64x Bio will use proprietary platform to spearhead cell and gene therapy manufacture.
Gene therapy can be a fantastic tool for targeting chronic age-related conditions; it involves altering genes or replacing faulty genes with healthy ones to treat, cure or prevent a medical condition or disease. So far, so good, but how exactly to get those genes into the cells where they are needed? This is where 64x Bio comes in.
Longevity.Technology: Companies like Rejuvenate Bio, which also launched out of Professor George Church’s lab at Harvard Medical School, research gene therapy tech with the aim of preventing and treating age-related diseases, extending healthspan and maybe even slowing aging itself. Like queuing at a bus stop, Longevity therapy bottlenecks are occurring as labs develop therapies that have no transport system into the body. 64x Bio could be the solution to that problem.
64x Bio emerged from stealth recently to announce its proprietary platform VectorSelect™. Aiming to radically increase the speed and scale of mammalian cell line discovery, the platform uses novel high-throughput discovery and screening, as well as an integrated computational design loop. 64x Bio want to develop new ways of generating highly-optimised cell lines that can be used to manufacture viral vectors, the transport mechanism used to shuttle cell and gene therapies into cells.
By providing purpose-built genetically engineered cell lines, 64x Bio plans to increase the efficiency of viral vector production; this should enable biotechs to scale up gene therapies, thereby reducing the cost of manufacturing and getting cell and gene therapies to patients more effectively. Future research might tackle vectors for vaccines and oncolytic viruses for cancer treatment.
Spun-out from Harvard Med’s Department of Genetics, 64x Bio was co-founded by Scientific Advisor Professor George Church and CEO Alex Rovner, who was a post-doc in Church’s lab from 2015 to 2018.
“Our platform enables us to fine tune custom solutions for these distinct combinations that are particularly hard to overcome.”

In a statement to Endpoints, Professor Church said: “While a few general ways to increase vector production may exist, each unique vector serotype and payload poses a specific challenge. Our platform enables us to fine tune custom solutions for these distinct combinations that are particularly hard to overcome [1].”
Gene therapies are delivered on viral vectors because viruses have evolved specialised molecular mechanisms to transport their genomes inside cells, sometimes right into the cell nucleus itself. However, mammalian cells, for obvious reasons, are not at all keen on making viruses in case they unleash self-destruction.
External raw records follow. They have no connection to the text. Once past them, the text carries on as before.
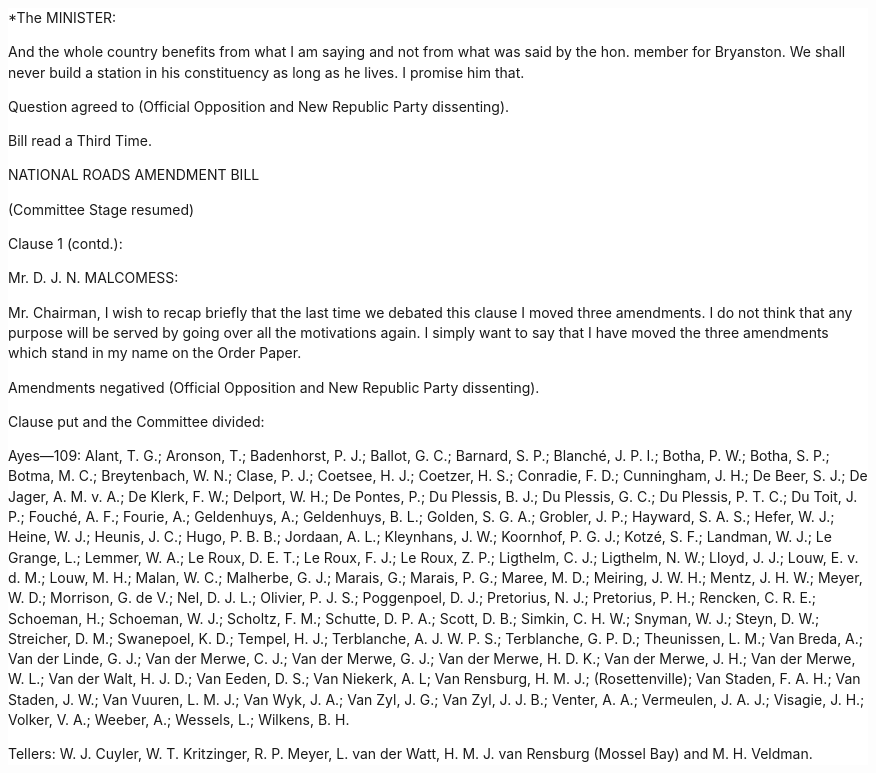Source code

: <from>*The <person refersTo="hansard_za">MINISTER</person>:</from>

<p>And the whole country benefits from what I am saying and not from what was said by the hon. member for Bryanston. We shall never build a station in his constituency as long as he lives. I promise him that.</p>

<p>Question agreed to (Official Opposition and New Republic Party dissenting).</p>

<p>Bill read a Third Time.</p>

</speech>

</debateSection>

<debateSection name="#national_roads_amendment_bill">

<heading>NATIONAL ROADS AMENDMENT BILL</heading>

<summary>(Committee Stage resumed)</summary>

<p>Clause 1 (contd.):</p>

<speech by="#malcomess">

<from>Mr. <person refersTo="hansard_za">D. J. N. MALCOMESS</person>:</from>

<p>Mr. Chairman, I wish to recap briefly that the last time <span class="col_1119-1120" refersTo="page_0588"/>we debated this clause I moved three amendments. I do not think that any purpose will be served by going over all the motivations again. I simply want to say that I have moved the three amendments which stand in my name on the Order Paper.</p>

<p>Amendments negatived (Official Opposition and New Republic Party dissenting).</p>

<p>Clause put and the Committee divided:</p>

</speech>

<p>Ayes&#x2014;109: Alant, T. G.; Aronson, T.; Badenhorst, P. J.; Ballot, G. C.; Barnard, S. P.; Blanch&#x00E9;, J. P. I.; Botha, P. W.; Botha, S. P.; Botma, M. C.; Breytenbach, W. N.; Clase, P. J.; Coetsee, H. J.; Coetzer, H. S.; Conradie, F. D.; Cunningham, J. H.; De Beer, S. J.; De Jager, A. M. v. A.; De Klerk, F. W.; Delport, W. H.; De Pontes, P.; Du Plessis, B. J.; Du Plessis, G. C.; Du Plessis, P. T. C.; Du Toit, J. P.; Fouch&#x00E9;, A. F.; Fourie, A.; Geldenhuys, A.; Geldenhuys, B. L.; Golden, S. G. A.; Grobler, J. P.; Hayward, S. A. S.; Hefer, W. J.; Heine, W. J.; Heunis, J. C.; Hugo, P. B. B.; Jordaan, A. L.; Kleynhans, J. W.; Koornhof, P. G. J.; Kotz&#x00E9;, S. F.; Landman, W. J.; Le Grange, L.; Lemmer, W. A.; Le Roux, D. E. T.; Le Roux, F. J.; Le Roux, Z. P.; Ligthelm, C. J.; Ligthelm, N. W.; Lloyd, J. J.; Louw, E. v. d. M.; Louw, M. H.; Malan, W. C.; Malherbe, G. J.; Marais, G.; Marais, P. G.; Maree, M. D.; Meiring, J. W. H.; Mentz, J. H. W.; Meyer, W. D.; Morrison, G. de V.; Nel, D. J. L.; Olivier, P. J. S.; Poggenpoel, D. J.; Pretorius, N. J.; Pretorius, P. H.; Rencken, C. R. E.; Schoeman, H.; Schoeman, W. J.; Scholtz, F. M.; Schutte, D. P. A.; Scott, D. B.; Simkin, C. H. W.; Snyman, W. J.; Steyn, D. W.; Streicher, D. M.; Swanepoel, K. D.; Tempel, H. J.; Terblanche, A. J. W. P. S.; Terblanche, G. P. D.; Theunissen, L. M.; Van Breda, A.; Van der Linde, G. J.; Van der Merwe, C. J.; Van der Merwe, G. J.; Van der Merwe, H. D. K.; Van der Merwe, J. H.; Van der Merwe, W. L.; Van der Walt, H. J. D.; Van Eeden, D. S.; Van Niekerk, A. L; Van Rensburg, H. M. J.; (Rosettenville); Van Staden, F. A. H.; Van Staden, J. W.; Van Vuuren, L. M. J.; Van Wyk, J. A.; Van Zyl, J. G.; Van Zyl, J. J. B.; Venter, A. A.; Vermeulen, J. A. J.; Visagie, J. H.; Volker, V. A.; Weeber, A.; Wessels, L.; Wilkens, B. H.</p>

<p>Tellers: W. J. Cuyler, W. T. Kritzinger, R. P. Meyer, L. van der Watt, H. M. J. van Rensburg (Mossel Bay) and M. H. Veldman.</p>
Genetic mutations can deactivate specific internal cell defences and allow production of viral vectors, but the mutations have to be identified before they can be used. 64x Bio plan to address this problem by curating a library of millions of mutated mammalian cells, which they will then screen with a proprietary genetic barcoding technique in order to assess the levels of vector a cell generates; cells that are identified as vector super-producers will be the most useful as in therapies.
By using machine learning on their expanding cell library, 64x Bio can increase cell line discovery by whittling down trillions of possible solutions into millions of genetic combinations which can then be screened.
Having closed a $4.5M seed round led by First Round Capital, Fifty Years, and Refactor Capital, 64x Bio is planning to raise a Series A round soon [2]. Preclinical and clinical applications will need to be validated, but increased viral vector manufacture can only widen the Longevity bottleneck.